Why I eat more than I need while traveling

A personal reflection on how I eat more than I need while traveling, exploring cravings, discipline, and how my body reacts to new food environments.

DIET

4/22/20264 min read

An eating journal

It is very far from my plans. I want to reduce my weight and tone my body.

I know my mind is probably overwhelmed, and it needs my help.

So, I started an eating journal. I jot down what I have eaten, how I felt afterward, and a mental analysis of why I initially decided to eat a certain food (especially when it goes against my plans).

Sometimes, I feel ashamed reading my notes. According to them, I am not even hungry at times, yet I eat something high-calorie that pushes me very close to my daily calorie quota—something unhealthy, and on top of that, not even that delicious!

So what’s going on, girl?

It feels like the Niloo who eats those foods is not the same one who decided to eat in moderation.

At this stage, I am not cutting sugar entirely. I am just trying to minimize it.

What’s happening to my willpower?

But it feels like whenever I am exposed to sweet treats, my determined, strong Niloo suddenly disappears, and someone else starts thinking and feeling for me.

How come my will is so fragile? Where does all my determination and willpower go when dessert is close? Who is this “Niloo” making decisions for me in those moments?

My eating journal notes remind me of the movie Memento, where the main character knows he has short-term memory loss, so he writes down important details of his day for his future self to read and catch up on what happened.

Well, my case is not exactly the same. I do not lose my memory. I only lose my drive, my excitement for having a healthy meal.

What might the reason be?

I have some ideas about why this is happening. However, I’m not very sure yet. I need to think about it more and experiment with different approaches.

I suspect these impulses are caused by a deep, hidden feeling of “preventing painful outcomes.” A feeling that makes me unconsciously believe that if I don’t eat this food now, I’ll regret it badly. For example, it tells me I’m missing the opportunity to have this treat, that I won’t have access to it again, or not at this price, and that I won’t feel good about it later.

But that’s not entirely true. Vietnamese desserts can be found in Canada too. And in reality, a small amount of it is enjoyable. But after one or two spoons, the novelty fades in my mouth, and the rest is eaten out of a sense of insecurity that I don’t fully understand. A false feeling telling me I need to save now to survive tomorrow.

What I can do about it

I need to somehow come face to face with this insecurity and these prevention impulses. If I look at it logically, I can say with certainty that I am not going to die if I skip that dessert, so it is not necessary for my survival.

And I won’t be upset with myself for not overeating something I’ll forget the taste of soon anyway.

Even if I eat all of it, the extra calories will be stored in my body as fat—not as a delicious Vietnamese dessert that I can tap into later when I crave it.

How can I tell my body that it got things wrong?

My body should understand this. So far, it has stored so much fat in my lower body as if it’s preparing for an imaginary famine or future hunger, or even as a reserve for a future baby that might starve without it.

But I have no direct way of communicating with my body and making it understand that it doesn’t need to store that much.

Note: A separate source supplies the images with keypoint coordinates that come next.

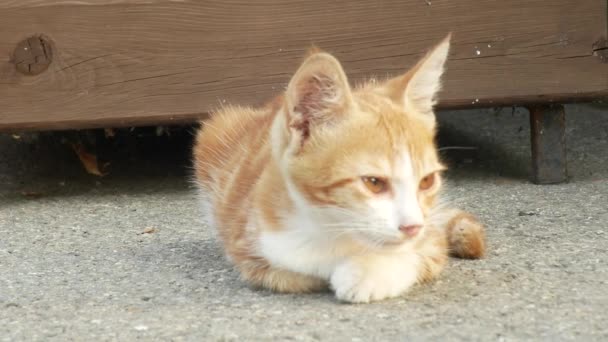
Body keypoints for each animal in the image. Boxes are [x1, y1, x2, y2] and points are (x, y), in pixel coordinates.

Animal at [192, 34, 486, 302]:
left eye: (426, 181)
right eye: (373, 182)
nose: (412, 226)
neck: (331, 227)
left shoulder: (430, 236)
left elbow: (418, 253)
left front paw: (370, 272)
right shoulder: (247, 248)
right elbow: (292, 274)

Most likely, I’m not going to face a famine, an apocalypse, or carry a baby that needs 2000 calories a day while growing inside me. And I don’t even want a baby.

Learning to speak my body’s language

A direct conversation with my body is impossible.

It has formed its beliefs partly through my own life experiences, and partly through the accumulated beliefs of all the women before me—encoded in my genes.

All of those beliefs make my body feel secure by storing fat and urging me to eat more whenever food is available.

I intuitively feel that my body has its own language, and the only way I can communicate with it is through that language.

So it seems the only way forward is to gradually let it relearn things on its own. A little hunger here and there might help it realize that this is not the end of the world. Over time, as my body sees that I can survive these small periods of fasting, it may slowly start to change its beliefs.

What I will try next

So what I’m adding to the menu is a small, daily dose of hunger—not too much, because that could backfire.

I’ll keep logging how my body reacts to this new approach.

Until the next log 😊

It is hard to resist food while travelling

Keeping a healthy diet while travelling is not easy. Right now, I am in Vietnam, and the Vietnamese food is so different from what we have in Canada that not trying everything at first glance feels like a waste.

The temptation is everywhere. Even the coffee shops offer different types of tea and coffee; things so exciting that coffee shops in Canada simply don’t offer. Coffee with beans, green tea with lotus seeds, matcha with huge chunks of grass jelly. The desserts are so different from what we have in Canada, and impulsively, I want to try everything.